Dengan kata lain, korupsi itu, hubungan negara-rakyat tertentu (dan, bisa dikatakan, menyimpang). Di satu sisi, negara, yaitu pegawai negeri, pejabat, birokrat, dan politisi, siapa saja yang memegang kekuasaan guna mengalokasikan hak atas (kelangkaan) sumber daya publik atas nama negara atau pemerintah. Korupsi itu, tatkala orang-orang ini, menyalahgunakan kekuasaan publik yang diberikan kepada mereka, untuk keuntungan pribadi. Perbuatan korupsi itu, saat orang yang bertanggung jawab ini, menerima uang atau imbalan dalam bentuk lain, dan kemudian menyalahgunakan kekuasaan resminya, dengan membalas budi yang tak semestinya. Misalnya, tindakan korupsi ketika seorang pejabat negara menerima suap untuk memberikan layanan publik yang seharusnya gratis, atau menuntut lebih dari biaya resminya.

(Catatan dari sumber data)
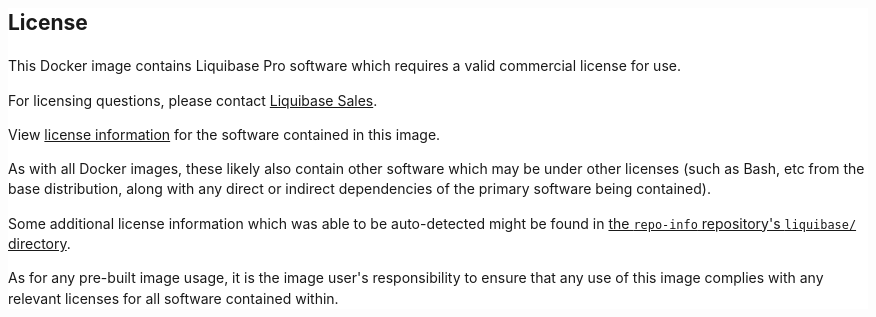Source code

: ## License

This Docker image contains Liquibase Pro software which requires a valid commercial license for use.

For licensing questions, please contact [Liquibase Sales](https://www.liquibase.com/contact).

View [license information](https://www.liquibase.com/eula) for the software contained in this image.

As with all Docker images, these likely also contain other software which may be under other licenses (such as Bash, etc from the base distribution, along with any direct or indirect dependencies of the primary software being contained).

Some additional license information which was able to be auto-detected might be found in [the `repo-info` repository's `liquibase/` directory](https://github.com/docker-library/repo-info/tree/master/repos/liquibase).

As for any pre-built image usage, it is the image user's responsibility to ensure that any use of this image complies with any relevant licenses for all software contained within.
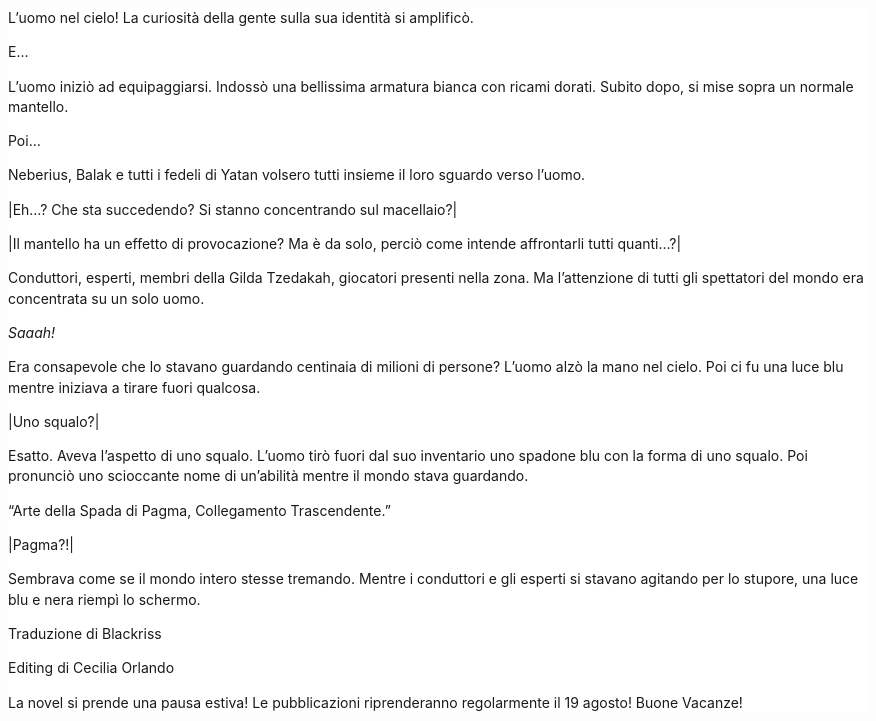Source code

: L’uomo nel cielo! La curiosità della gente sulla sua identità si amplificò.


E…


L’uomo iniziò ad equipaggiarsi. Indossò una bellissima armatura bianca con ricami dorati. Subito dopo, si mise sopra un normale mantello.


Poi…


Neberius, Balak e tutti i fedeli di Yatan volsero tutti insieme il loro sguardo verso l’uomo.


|Eh…? Che sta succedendo? Si stanno concentrando sul macellaio?|


|Il mantello ha un effetto di provocazione? Ma è da solo, perciò come intende affrontarli tutti quanti…?|


Conduttori, esperti, membri della Gilda Tzedakah, giocatori presenti nella zona. Ma l’attenzione di tutti gli spettatori del mondo era concentrata su un solo uomo.


<i>Saaah!</i>


Era consapevole che lo stavano guardando centinaia di milioni di persone? L’uomo alzò la mano nel cielo. Poi ci fu una luce blu mentre iniziava a tirare fuori qualcosa.


|Uno squalo?|


Esatto. Aveva l’aspetto di uno squalo. L’uomo tirò fuori dal suo inventario uno spadone blu con la forma di uno squalo. Poi pronunciò uno scioccante nome di un’abilità mentre il mondo stava guardando.


“Arte della Spada di Pagma, Collegamento Trascendente.”


|Pagma?!|


Sembrava come se il mondo intero stesse tremando. Mentre i conduttori e gli esperti si stavano agitando per lo stupore, una luce blu e nera riempì lo schermo.


Traduzione di Blackriss


Editing di Cecilia Orlando


La novel si prende una pausa estiva! Le pubblicazioni riprenderanno regolarmente il 19 agosto! Buone Vacanze!


                                



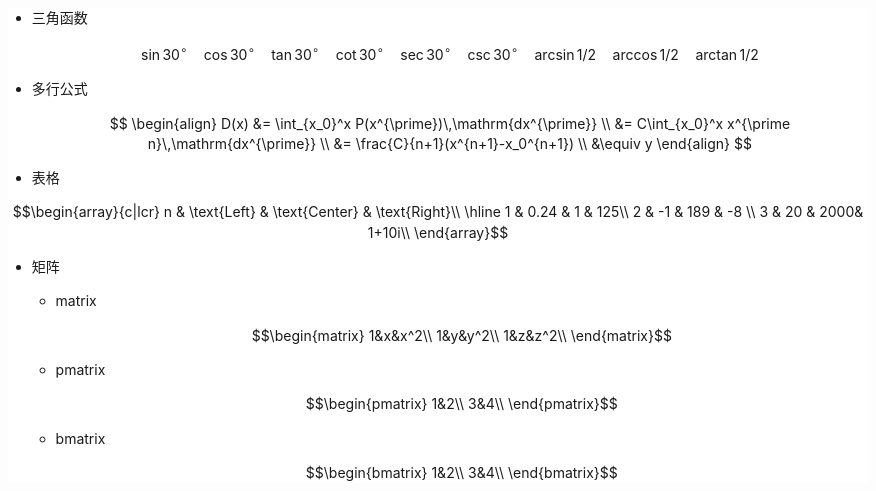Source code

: - 三角函数

  $$
  \sin 30^\circ \quad
  \cos 30^\circ \quad
  \tan 30^\circ \quad
  \cot 30^\circ \quad
  \sec 30^\circ \quad
  \csc 30^\circ \quad
  \arcsin 1/2 \quad
  \arccos 1/2 \quad
  \arctan 1/2
  $$

- 多行公式

  $$
  \begin{align}
  D(x) &= \int_{x_0}^x P(x^{\prime})\,\mathrm{dx^{\prime}}  \\
  &= C\int_{x_0}^x x^{\prime n}\,\mathrm{dx^{\prime}} \\
  &= \frac{C}{n+1}(x^{n+1}-x_0^{n+1}) \\
  &\equiv  y
  \end{align}
  $$

- 表格

$$\begin{array}{c|lcr}
  	n & \text{Left} & \text{Center} & \text{Right}\\
  	\hline
  	1 & 0.24 & 1 & 125\\
  	2 & -1 & 189 & -8 \\
  	3 & 20 & 2000& 1+10i\\
  \end{array}$$

- 矩阵

  - matrix

    $$\begin{matrix}
    	1&x&x^2\\
    	1&y&y^2\\
    	1&z&z^2\\
    \end{matrix}$$

  - pmatrix

    $$\begin{pmatrix}
    	1&2\\
    	3&4\\
    	\end{pmatrix}$$

  - bmatrix

    $$\begin{bmatrix}
    	1&2\\
    	3&4\\
    	\end{bmatrix}$$
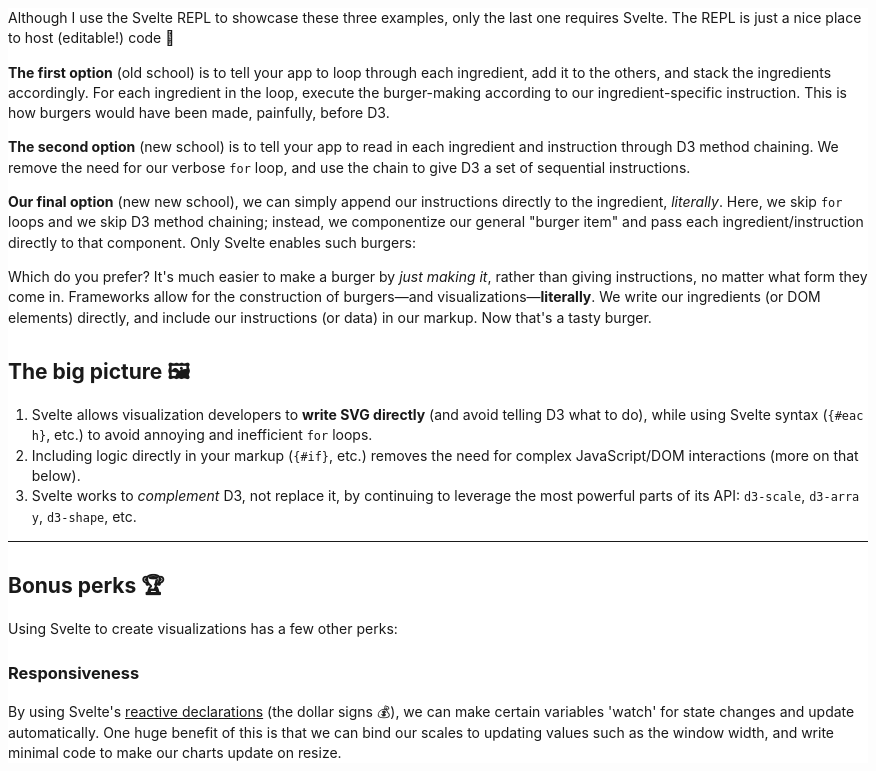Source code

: Although I use the Svelte REPL to showcase these three examples, only the last one requires Svelte. The REPL is just a nice place to host (editable!) code 🙂

  </template>
</info-box>

**The first option** (old school) is to tell your app to loop through each ingredient, add it to the others, and stack the ingredients accordingly. For each ingredient in the loop, execute the burger-making according to our ingredient-specific instruction. This is how burgers would have been made, painfully, before D3.

<iframe src="https://svelte.dev/repl/4b4eee03981b4450aa08e402aa0ceeb6?version=3.38.3" width="100%" height='600' title="Old school burger building"></iframe>

**The second option** (new school) is to tell your app to read in each ingredient and instruction through D3 method chaining. We remove the need for our verbose `for` loop, and use the chain to give D3 a set of sequential instructions.

<iframe src="https://svelte.dev/repl/8198de15de314aee860932629370ed09?version=3.38.3" width="100%" height='600' title="New school burger building"></iframe>

**Our final option** (new new school), we can simply append our instructions directly to the ingredient, *literally*. Here, we skip `for` loops and we skip D3 method chaining; instead, we componentize our general "burger item" and pass each ingredient/instruction directly to that component. Only Svelte enables such burgers:

<iframe src="https://svelte.dev/repl/f64bd9dcface42a1a2d544b35638631e?version=3" width="100%" height='600' title="Literal burger building"></iframe>

Which do you prefer? It's much easier to make a burger by *just making it*, rather than giving instructions, no matter what form they come in. Frameworks allow for the construction of burgers—and visualizations—**literally**. We write our ingredients (or DOM elements) directly, and include our instructions (or data) in our markup. Now that's a tasty burger.

## The big picture 🖼

1. Svelte allows visualization developers to **write SVG directly** (and avoid telling D3 what to do), while using Svelte syntax (`{#each}`, etc.) to avoid annoying and inefficient `for` loops. 
2. Including logic directly in your markup (`{#if}`, etc.) removes the need for complex JavaScript/DOM interactions (more on that below). 
3. Svelte works to *complement* D3, not replace it, by continuing to leverage the most powerful parts of its API: `d3-scale`, `d3-array`, `d3-shape`, etc.

<hr/>

## Bonus perks 🏆

Using Svelte to create visualizations has a few other perks:

### Responsiveness

By using Svelte's [reactive declarations](https://svelte.dev/tutorial/reactive-declarations) (the dollar signs 💰), we can make certain variables  'watch' for state changes and update automatically. One huge benefit of this is that we can bind our scales to updating values such as the window width, and write minimal code to make our charts update on resize.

◆ SOAL A ◆
Ubah paragraf teks tentang korupsi yang diawali "Dengan kata lain, korupsi itu" menjadi daftar poin singkat. Pertahankan fakta-fakta utamanya.
◆ SOAL B ◆
Lanjutkan teks tentang korupsi setelah kalimat terakhir yang ditampilkan.

◆ HASIL LATIHAN A ◆
- Korupsi adalah hubungan tertentu antara negara dan rakyat yang dapat dianggap menyimpang.
- Pihak negara mencakup pegawai negeri, pejabat, birokrat, dan politisi, yaitu siapa saja yang berkuasa mengalokasikan hak atas sumber daya publik yang langka atas nama negara atau pemerintah.
- Korupsi terjadi ketika orang-orang tersebut menyalahgunakan kekuasaan publik yang diberikan kepada mereka untuk keuntungan pribadi.
- Bentuknya adalah menerima uang atau imbalan lain, lalu menyalahgunakan kekuasaan resmi untuk membalas budi secara tidak semestinya.
- Contohnya, seorang pejabat negara menerima suap untuk memberikan layanan publik yang seharusnya gratis, atau menuntut biaya melebihi tarif resmi.

◆ HASIL LATIHAN B ◆
Keterlibatan pejabat negara dalam korupsi, juga ditekankan dalam definisi alternatif, dimana korupsi dipandang sebagai 'suatu bentuk pertukaran sosial rahasia, dimana mereka yang berkuasa—politis atau administratif—mengambil keuntungan pribadi, dari satu atau lain jenis pengaruh, mereka menjalankannya berdasarkan mandat atau fungsi mereka.' Singkatnya, hampir setiap definisi—atau lebih tepatnya konseptualisasi—korupsi berfokus utama pada negara dan politik ('yang korup'), dan perspektif 'demand-oriented.'
Di sisi lain dari perbuatan korupsi itu, tiada lain dari 'supply side,' dan beberapa teori dan konseptualisasi, ada yang menekankan 'koruptor', mereka yang menawarkan suap dan keuntungan yang mereka peroleh. Pemasok ini, masyarakat umum, atau—dengan kata lain—masyarakat non-negara. Rekanan dari pejabat korup ialah individu non-pemerintah dan non-publik, perusahaan dan organisasi, domestik dan eksternal.
Korupsi juga terjadi di dalam dan di antara sektor swasta, di dalam organisasi non-pemerintah, dan di antara individu dalam urusan pribadi mereka, tanpa melibatkan lembaga negara atau pejabat negara. Ada juga korupsi dalam bentuk penyuapan, penipuan, dan metode mafia di dalam dan di antara bisnis swasta, ada individu pengkhianat dan karyawan yang tak setia di perusahaan swasta. Korupsi semacam ini, bahkan mungkin berdampak pada sistem politik karena merusak moral publik, dan mungkin merupakan gejala bagi perkembangan ekonomi dan moral masyarakat secara umum.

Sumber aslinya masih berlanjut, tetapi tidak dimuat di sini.